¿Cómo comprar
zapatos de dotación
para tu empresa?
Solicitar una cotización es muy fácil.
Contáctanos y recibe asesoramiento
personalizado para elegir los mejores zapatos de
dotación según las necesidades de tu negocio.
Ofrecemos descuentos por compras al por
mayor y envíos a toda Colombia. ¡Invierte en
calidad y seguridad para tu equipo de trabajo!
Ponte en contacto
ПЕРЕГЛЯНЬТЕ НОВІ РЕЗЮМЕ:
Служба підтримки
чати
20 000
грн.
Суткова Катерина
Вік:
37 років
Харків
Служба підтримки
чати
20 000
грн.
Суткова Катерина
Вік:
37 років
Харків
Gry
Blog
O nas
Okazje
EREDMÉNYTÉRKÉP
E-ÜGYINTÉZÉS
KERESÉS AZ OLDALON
..............................
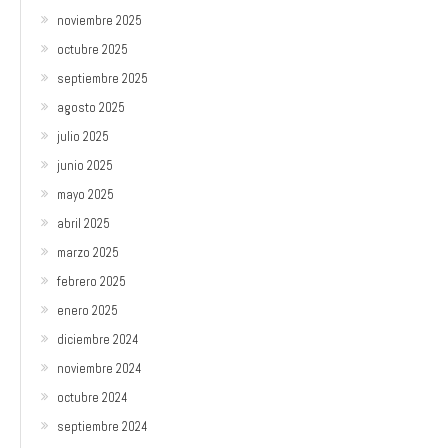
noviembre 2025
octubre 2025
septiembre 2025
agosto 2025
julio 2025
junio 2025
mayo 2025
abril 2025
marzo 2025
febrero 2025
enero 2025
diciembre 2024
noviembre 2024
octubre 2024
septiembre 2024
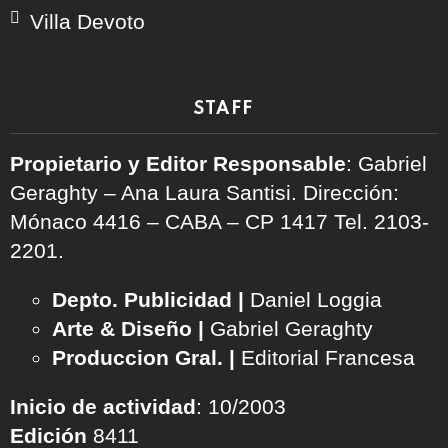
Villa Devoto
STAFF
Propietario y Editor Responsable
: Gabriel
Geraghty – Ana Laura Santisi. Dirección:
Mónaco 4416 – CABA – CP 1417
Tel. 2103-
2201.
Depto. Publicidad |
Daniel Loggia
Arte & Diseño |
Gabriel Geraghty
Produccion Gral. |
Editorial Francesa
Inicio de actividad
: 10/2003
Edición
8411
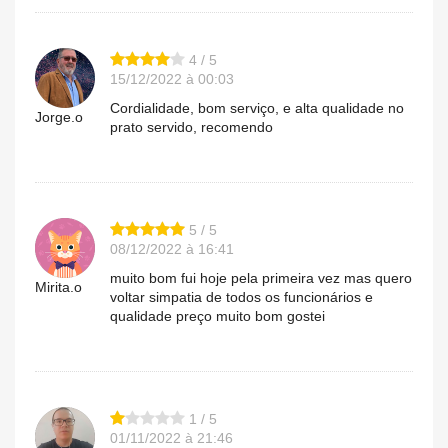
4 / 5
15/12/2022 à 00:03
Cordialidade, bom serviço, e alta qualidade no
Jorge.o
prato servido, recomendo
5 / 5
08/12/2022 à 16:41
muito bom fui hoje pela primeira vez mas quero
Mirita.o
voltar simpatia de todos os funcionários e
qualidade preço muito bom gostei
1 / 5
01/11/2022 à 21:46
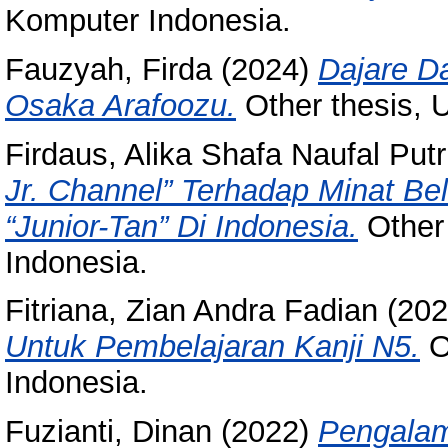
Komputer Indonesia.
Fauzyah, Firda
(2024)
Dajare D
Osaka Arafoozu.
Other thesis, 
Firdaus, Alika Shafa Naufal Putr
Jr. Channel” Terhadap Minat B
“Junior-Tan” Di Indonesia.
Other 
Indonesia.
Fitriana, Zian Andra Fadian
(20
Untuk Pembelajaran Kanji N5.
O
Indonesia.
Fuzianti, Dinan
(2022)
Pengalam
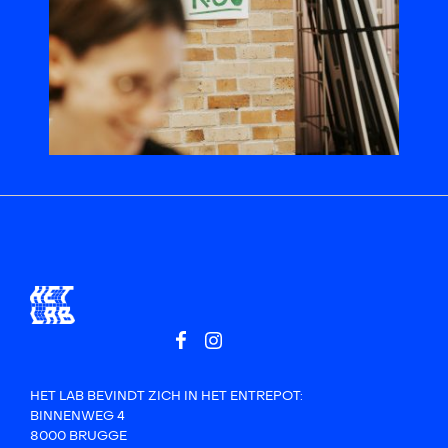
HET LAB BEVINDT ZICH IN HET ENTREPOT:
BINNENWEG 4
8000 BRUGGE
..............................
> _THE TASK_:
Look above for the line with "mayor y envíos a toda Colombia. ¡Invierte en" and the line with "KERESÉS AZ OLDALON". Write out those two lines and all the lines between them, exactly, and no others.

> _RESULT OF THE TASK_:
mayor y envíos a toda Colombia. ¡Invierte en
calidad y seguridad para tu equipo de trabajo!
Ponte en contacto
ПЕРЕГЛЯНЬТЕ НОВІ РЕЗЮМЕ:
Служба підтримки
чати
20 000
грн.
Суткова Катерина
Вік:
37 років
Харків
Служба підтримки
чати
20 000
грн.
Суткова Катерина
Вік:
37 років
Харків
Gry
Blog
O nas
Okazje
EREDMÉNYTÉRKÉP
E-ÜGYINTÉZÉS
KERESÉS AZ OLDALON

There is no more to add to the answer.